(Extracted page text data)
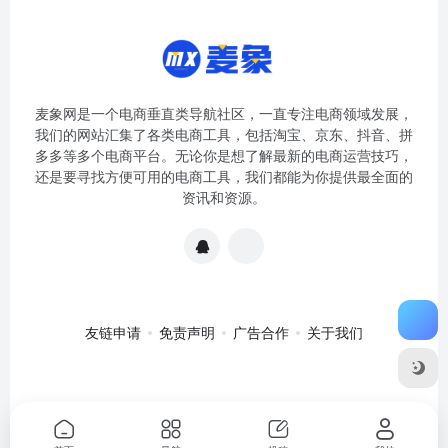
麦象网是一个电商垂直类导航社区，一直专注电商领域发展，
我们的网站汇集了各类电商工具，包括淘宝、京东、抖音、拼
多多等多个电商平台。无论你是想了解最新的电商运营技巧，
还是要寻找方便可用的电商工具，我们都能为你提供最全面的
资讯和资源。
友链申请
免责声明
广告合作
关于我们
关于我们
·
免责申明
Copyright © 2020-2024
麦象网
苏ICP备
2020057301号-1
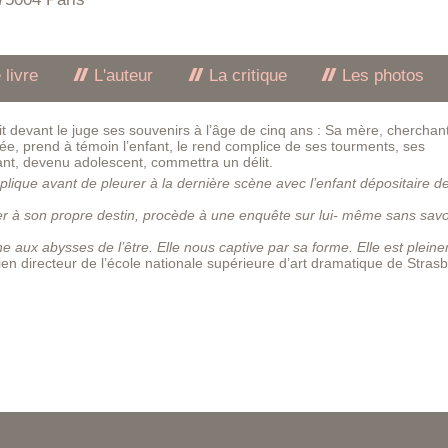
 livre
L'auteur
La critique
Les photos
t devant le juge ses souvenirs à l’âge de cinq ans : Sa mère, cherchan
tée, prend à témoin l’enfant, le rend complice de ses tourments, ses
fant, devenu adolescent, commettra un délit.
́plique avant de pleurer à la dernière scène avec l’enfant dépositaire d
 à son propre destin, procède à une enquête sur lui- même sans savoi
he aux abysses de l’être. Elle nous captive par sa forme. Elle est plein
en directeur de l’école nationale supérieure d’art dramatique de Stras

--

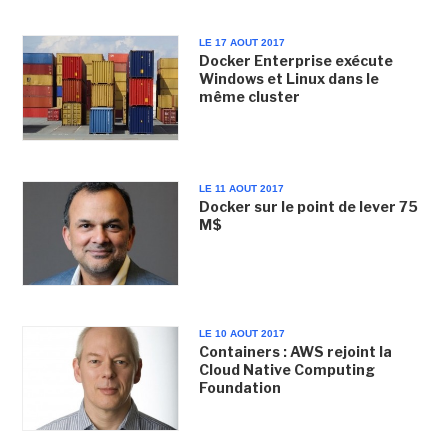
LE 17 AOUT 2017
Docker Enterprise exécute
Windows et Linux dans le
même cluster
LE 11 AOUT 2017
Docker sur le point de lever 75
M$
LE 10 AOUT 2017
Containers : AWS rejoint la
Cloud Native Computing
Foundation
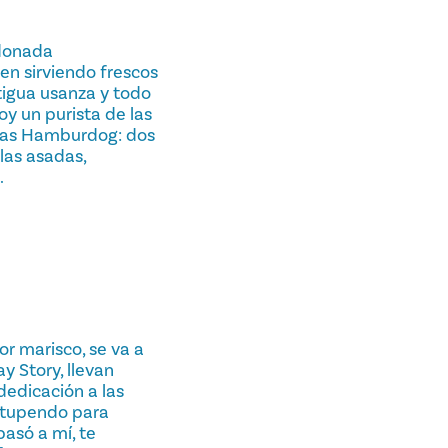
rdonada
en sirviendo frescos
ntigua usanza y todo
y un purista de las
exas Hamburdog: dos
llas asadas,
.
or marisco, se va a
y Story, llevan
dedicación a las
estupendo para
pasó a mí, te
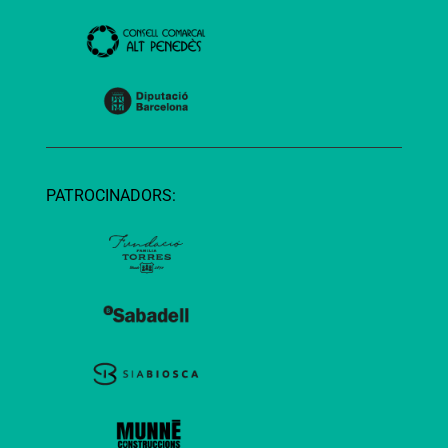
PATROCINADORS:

### AIM OF THE EXERCISE
From the entries above, return exactly the line containing "he aux abysses", the line containing "en directeur de", and all lines between, and nothing else.

### SOLUTION
he aux abysses de l’être. Elle nous captive par sa forme. Elle est plein
en directeur de l’école nationale supérieure d’art dramatique de Stras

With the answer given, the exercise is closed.